The novella ends with Josie alone in the house—Jared, Jr., having realized she was incorruptible, has returned to the seminary; her mother is away again, presumably with a man; and her aunt is confined to her room by a stroke. Josie has refused to perpetuate her family’s evil; her soul returns to goodness as the earth awakens in spring, free of social corruption:
Late April, yet it’s the first real day of spring. A blue-windy, brilliant day, eagerly you open your heart to the vast sky tracked by long diaphanous clouds stretching for what appear to be hundreds of miles, you hear birds, songbirds, newly returned from the south after the long winter, their exquisite sweet spring cries.
Goodness and beauty, like evil and ugliness, are also repressed, and they also return. This is a comprehensive and holistic vision, aware of Marx/Nietzsche/Freud, but circumscribing them too. To place such a vision in “A Gothic Tale” is to validate the intelligence of fiction, also implicitly of women (primary authors/audiences of the Gothic for three hundred years)—though not uncritically, as most of the women in this story uphold repressive society for their own reasons and advantages. But a Gothic heroine, however tempted to the dark side (“Feel yourself drawn!” is the novel’s refrain), may at least resist in a Gothic narrative. What this novella—and perhaps its genre—does not offer is any vision of fulfilling adult love. Its counsel is limited to its other refrain, “Fear will save your life,” and Josie, even at the end, has “not the courage to contemplate” the “deep pit of fathomless time yawning beneath” her great-aunt’s house, which pit we may take to be both the unconscious and history. She has attained her individual freedom, but the house still stands, and she is still in it.

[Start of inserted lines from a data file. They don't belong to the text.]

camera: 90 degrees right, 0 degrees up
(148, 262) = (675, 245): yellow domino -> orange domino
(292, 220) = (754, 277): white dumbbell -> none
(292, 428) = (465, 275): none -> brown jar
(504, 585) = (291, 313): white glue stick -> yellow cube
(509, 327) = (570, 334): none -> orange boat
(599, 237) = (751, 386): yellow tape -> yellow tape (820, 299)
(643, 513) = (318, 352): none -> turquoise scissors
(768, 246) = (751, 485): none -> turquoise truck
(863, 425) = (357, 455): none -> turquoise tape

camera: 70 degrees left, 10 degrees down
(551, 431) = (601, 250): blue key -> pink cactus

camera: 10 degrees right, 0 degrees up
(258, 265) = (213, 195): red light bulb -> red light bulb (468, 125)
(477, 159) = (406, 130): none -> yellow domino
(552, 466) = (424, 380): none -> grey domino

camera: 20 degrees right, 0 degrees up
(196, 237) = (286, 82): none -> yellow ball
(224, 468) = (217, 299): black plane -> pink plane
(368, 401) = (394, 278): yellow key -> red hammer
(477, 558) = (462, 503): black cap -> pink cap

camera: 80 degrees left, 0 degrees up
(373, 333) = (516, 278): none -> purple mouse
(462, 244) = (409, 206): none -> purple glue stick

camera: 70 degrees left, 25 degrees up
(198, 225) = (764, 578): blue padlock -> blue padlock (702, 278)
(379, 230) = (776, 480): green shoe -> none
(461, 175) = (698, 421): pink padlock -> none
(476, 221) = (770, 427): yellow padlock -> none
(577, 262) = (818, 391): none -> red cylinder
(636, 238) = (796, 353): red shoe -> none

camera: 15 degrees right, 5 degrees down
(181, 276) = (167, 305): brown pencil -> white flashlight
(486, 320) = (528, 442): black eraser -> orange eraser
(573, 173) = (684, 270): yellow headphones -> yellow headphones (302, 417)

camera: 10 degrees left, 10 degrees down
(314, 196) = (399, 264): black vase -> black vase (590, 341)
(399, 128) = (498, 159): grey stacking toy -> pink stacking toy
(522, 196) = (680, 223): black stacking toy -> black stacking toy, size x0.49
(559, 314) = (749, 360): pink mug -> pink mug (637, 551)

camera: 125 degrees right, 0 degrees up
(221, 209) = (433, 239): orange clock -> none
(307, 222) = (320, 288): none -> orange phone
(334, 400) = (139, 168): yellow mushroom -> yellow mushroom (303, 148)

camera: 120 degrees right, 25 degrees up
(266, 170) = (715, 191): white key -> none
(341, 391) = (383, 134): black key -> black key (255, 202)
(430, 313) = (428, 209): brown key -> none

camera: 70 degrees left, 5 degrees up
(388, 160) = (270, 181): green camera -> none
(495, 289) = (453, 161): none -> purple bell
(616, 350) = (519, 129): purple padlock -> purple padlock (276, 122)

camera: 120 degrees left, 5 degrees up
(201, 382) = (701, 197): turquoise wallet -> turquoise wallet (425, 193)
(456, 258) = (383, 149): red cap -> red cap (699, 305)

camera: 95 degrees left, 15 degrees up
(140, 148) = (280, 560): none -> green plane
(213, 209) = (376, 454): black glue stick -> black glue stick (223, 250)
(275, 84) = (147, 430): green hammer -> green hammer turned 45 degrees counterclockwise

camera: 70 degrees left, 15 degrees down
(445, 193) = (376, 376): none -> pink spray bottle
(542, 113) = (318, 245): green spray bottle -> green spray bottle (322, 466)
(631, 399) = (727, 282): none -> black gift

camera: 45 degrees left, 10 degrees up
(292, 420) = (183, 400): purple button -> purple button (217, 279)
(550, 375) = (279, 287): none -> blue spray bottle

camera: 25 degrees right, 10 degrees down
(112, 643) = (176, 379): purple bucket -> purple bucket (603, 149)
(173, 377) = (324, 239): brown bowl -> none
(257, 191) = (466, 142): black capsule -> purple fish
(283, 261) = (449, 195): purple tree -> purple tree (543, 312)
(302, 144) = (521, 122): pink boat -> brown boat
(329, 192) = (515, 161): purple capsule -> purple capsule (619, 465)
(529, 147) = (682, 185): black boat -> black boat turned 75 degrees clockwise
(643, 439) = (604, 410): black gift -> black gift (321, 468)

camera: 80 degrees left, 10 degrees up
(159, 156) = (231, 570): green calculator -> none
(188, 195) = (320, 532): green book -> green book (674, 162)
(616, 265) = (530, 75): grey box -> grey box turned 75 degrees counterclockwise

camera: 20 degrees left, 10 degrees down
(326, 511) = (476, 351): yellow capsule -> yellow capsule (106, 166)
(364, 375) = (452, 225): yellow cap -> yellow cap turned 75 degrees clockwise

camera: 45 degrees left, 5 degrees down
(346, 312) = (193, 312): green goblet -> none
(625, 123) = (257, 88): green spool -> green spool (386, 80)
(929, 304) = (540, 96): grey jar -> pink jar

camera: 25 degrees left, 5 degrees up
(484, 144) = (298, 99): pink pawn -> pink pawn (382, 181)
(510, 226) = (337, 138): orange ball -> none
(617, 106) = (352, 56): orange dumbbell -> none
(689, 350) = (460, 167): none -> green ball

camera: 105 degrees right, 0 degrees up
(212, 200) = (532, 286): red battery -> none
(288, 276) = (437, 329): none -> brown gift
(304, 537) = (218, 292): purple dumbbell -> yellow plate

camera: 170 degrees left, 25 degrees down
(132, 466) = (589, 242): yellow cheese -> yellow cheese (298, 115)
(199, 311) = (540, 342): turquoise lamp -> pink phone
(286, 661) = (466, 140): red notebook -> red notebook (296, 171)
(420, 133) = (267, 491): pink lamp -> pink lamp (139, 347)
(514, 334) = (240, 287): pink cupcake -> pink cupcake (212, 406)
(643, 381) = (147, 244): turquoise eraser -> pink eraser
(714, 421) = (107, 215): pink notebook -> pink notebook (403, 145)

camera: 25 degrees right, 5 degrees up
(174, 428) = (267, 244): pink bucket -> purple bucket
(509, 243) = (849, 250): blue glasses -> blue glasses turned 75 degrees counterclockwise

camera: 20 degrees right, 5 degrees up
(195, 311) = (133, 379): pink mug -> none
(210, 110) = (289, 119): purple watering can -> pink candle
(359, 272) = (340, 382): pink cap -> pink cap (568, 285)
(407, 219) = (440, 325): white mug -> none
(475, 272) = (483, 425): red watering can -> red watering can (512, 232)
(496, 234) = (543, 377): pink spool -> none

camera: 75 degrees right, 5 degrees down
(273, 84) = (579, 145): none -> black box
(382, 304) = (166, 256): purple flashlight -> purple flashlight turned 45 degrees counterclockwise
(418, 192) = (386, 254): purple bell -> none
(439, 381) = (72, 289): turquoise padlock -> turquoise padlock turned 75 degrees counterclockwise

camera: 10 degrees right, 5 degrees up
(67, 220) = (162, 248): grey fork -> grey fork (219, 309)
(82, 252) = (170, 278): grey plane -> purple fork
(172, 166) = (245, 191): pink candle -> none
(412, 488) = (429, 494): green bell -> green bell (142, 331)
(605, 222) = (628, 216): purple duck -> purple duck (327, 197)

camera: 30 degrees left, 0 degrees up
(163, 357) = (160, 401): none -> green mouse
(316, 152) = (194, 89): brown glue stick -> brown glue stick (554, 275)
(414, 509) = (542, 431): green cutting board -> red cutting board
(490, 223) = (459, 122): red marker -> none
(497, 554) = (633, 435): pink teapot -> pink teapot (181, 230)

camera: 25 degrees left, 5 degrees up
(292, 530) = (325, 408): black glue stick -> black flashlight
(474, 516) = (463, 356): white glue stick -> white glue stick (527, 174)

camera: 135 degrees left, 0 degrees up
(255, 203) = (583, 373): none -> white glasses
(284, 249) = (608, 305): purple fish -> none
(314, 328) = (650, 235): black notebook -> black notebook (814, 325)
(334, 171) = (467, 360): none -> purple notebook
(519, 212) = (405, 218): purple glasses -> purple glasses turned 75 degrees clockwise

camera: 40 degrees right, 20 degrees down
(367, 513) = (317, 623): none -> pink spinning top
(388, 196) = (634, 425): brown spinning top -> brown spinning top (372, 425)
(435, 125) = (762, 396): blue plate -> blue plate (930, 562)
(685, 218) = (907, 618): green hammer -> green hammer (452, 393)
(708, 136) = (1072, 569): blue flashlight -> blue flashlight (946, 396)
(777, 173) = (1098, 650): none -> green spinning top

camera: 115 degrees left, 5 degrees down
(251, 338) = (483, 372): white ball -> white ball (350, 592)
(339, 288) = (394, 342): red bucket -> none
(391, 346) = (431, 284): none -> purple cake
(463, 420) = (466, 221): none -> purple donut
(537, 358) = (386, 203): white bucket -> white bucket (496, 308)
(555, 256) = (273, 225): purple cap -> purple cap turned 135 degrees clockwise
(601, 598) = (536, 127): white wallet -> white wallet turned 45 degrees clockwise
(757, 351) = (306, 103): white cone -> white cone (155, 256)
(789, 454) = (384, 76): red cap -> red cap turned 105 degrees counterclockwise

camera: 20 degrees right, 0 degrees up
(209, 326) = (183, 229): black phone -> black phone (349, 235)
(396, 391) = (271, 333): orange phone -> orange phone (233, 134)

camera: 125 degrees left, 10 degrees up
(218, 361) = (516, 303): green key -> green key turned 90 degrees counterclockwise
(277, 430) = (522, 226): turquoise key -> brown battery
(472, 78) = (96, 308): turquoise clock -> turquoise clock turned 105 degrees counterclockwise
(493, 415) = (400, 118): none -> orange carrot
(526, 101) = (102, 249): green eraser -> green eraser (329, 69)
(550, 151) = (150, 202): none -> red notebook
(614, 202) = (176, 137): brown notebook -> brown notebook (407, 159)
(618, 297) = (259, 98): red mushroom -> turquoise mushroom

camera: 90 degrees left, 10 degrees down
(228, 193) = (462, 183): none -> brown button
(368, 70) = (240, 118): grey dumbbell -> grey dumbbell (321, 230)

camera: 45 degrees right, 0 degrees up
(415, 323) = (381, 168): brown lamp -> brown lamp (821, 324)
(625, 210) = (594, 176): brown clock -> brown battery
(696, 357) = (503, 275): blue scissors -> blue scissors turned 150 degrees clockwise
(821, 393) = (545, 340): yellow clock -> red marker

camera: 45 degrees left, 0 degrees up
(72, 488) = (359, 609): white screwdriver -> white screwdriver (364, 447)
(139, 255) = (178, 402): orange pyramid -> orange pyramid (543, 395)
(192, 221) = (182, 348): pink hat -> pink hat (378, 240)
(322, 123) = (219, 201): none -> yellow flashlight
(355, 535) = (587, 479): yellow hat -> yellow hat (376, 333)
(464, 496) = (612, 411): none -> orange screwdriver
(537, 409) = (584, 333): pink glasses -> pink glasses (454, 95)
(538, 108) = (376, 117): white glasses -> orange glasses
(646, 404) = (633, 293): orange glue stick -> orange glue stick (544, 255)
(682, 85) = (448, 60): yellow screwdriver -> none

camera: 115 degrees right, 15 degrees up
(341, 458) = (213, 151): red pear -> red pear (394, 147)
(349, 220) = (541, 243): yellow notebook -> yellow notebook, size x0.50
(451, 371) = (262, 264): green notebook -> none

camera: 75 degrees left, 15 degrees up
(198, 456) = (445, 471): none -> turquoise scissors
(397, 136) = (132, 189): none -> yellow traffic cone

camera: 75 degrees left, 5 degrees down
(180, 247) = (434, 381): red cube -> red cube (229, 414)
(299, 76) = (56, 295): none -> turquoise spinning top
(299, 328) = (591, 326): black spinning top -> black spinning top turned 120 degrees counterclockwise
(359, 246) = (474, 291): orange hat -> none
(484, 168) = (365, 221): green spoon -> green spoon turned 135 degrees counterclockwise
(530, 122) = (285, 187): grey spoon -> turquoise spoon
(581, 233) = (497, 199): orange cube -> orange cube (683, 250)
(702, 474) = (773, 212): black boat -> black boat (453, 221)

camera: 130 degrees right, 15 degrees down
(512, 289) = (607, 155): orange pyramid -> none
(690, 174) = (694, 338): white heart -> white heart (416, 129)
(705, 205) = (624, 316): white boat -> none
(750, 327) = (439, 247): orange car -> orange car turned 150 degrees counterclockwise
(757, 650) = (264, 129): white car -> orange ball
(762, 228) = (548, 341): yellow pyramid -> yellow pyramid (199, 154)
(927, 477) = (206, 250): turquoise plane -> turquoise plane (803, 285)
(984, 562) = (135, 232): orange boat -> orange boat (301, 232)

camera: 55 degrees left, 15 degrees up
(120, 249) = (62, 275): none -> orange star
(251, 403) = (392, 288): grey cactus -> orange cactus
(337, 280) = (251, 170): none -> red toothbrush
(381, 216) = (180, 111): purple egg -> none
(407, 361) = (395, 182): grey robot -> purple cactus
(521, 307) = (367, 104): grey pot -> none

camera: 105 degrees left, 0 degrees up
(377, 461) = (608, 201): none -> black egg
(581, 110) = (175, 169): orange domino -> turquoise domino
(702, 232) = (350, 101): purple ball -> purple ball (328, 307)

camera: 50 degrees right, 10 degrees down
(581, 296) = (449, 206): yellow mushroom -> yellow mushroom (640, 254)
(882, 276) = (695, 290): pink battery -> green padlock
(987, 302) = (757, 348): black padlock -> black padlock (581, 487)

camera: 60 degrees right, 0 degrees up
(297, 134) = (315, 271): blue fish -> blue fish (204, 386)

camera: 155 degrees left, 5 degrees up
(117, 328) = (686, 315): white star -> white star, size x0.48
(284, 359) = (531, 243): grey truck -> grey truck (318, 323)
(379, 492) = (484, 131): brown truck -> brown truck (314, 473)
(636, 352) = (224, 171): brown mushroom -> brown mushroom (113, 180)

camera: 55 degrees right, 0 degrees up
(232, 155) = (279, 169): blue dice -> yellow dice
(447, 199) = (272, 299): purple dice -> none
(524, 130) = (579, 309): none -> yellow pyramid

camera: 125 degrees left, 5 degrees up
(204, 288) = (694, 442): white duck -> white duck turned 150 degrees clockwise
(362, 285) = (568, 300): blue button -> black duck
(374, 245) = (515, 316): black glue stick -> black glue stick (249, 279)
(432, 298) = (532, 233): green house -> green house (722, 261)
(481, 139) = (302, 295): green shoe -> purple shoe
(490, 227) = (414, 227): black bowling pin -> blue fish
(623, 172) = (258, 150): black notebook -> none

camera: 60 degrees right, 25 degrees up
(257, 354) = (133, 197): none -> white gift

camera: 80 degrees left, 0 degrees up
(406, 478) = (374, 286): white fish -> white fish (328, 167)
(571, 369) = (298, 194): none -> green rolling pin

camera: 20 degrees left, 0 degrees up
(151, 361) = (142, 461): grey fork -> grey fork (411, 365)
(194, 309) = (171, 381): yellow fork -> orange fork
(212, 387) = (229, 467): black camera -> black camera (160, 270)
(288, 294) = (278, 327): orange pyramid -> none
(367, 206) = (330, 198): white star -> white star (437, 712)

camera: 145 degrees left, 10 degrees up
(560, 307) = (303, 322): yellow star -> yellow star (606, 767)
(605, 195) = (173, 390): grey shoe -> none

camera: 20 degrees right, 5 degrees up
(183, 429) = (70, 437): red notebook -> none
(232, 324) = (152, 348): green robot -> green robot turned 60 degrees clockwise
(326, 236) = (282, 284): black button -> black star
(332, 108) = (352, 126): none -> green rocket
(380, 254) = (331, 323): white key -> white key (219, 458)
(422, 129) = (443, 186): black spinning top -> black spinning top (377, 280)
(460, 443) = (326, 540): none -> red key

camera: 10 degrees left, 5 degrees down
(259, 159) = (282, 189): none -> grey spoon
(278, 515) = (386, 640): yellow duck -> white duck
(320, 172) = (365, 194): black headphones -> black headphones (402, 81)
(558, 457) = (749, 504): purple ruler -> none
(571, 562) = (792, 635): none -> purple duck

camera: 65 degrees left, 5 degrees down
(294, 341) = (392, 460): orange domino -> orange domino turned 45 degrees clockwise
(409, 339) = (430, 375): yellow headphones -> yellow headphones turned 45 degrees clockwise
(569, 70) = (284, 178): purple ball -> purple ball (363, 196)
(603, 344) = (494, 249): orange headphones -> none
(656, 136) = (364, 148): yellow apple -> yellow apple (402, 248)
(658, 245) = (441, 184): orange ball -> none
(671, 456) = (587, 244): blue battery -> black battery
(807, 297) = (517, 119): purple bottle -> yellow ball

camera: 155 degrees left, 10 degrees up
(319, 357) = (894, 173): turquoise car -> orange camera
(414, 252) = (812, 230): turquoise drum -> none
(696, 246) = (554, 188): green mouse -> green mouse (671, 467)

I know I need to read a long novel by Joyce Carol Oates—this is my second short one, after the similarly-themed Beasts—but the novellas in an oeuvre so vast can be irresistible. So far I admire Oates’s stylistic intensity, her witty play with literary history and form, and her moral complexity and irony. Her politics come out in the fiction a bit bluntly and not without patronizing cliche—is religion as one-dimensional as she claims here? and are the poor only victims of the rich? But these are appealingly old-fashioned flaws, and I look forward to going on in Oates’s work, to see what else she makes of our Gothic inheritance and our twisted desire.